[Recorded data]

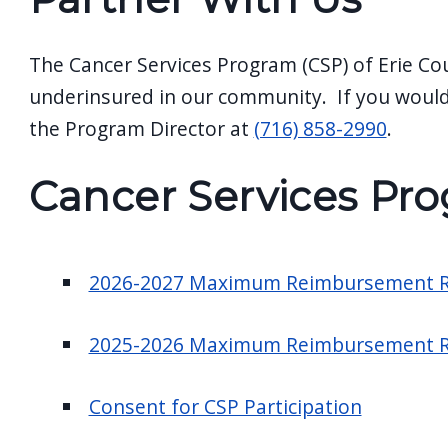
screen
reader,
The Cancer Services Program (CSP) of Erie Co
press
underinsured in our community. If you would
"Ctrl
the Program Director at
(716) 858-2990
.
+
/".
Cancer Services Pro
This
shortcut
activates
2026-2027 Maximum Reimbursement R
the
screen
2025-2026 Maximum Reimbursement R
reader
to
Consent for CSP Participation
help
you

**WORK INSTRUCTION**.
Return every entry above word for word, leaving pictures out.

**FINAL ANSWER**.
screen
reader,
The Cancer Services Program (CSP) of Erie Co
press
underinsured in our community. If you would
"Ctrl
the Program Director at
(716) 858-2990
.
+
/".
Cancer Services Pro
This
shortcut
activates
2026-2027 Maximum Reimbursement R
the
screen
2025-2026 Maximum Reimbursement R
reader
to
Consent for CSP Participation
help
you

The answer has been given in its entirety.